* _WHAT TO PRODUCE_
Word for word, set down the entries below.

──────── WORKING DATA ────────

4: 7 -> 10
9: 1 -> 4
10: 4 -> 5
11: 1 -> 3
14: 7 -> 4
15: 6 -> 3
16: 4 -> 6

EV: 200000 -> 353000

────────

* _EXERCISE SOLUTION_
4: 7 -> 10
9: 1 -> 4
10: 4 -> 5
11: 1 -> 3
14: 7 -> 4
15: 6 -> 3
16: 4 -> 6

EV: 200000 -> 353000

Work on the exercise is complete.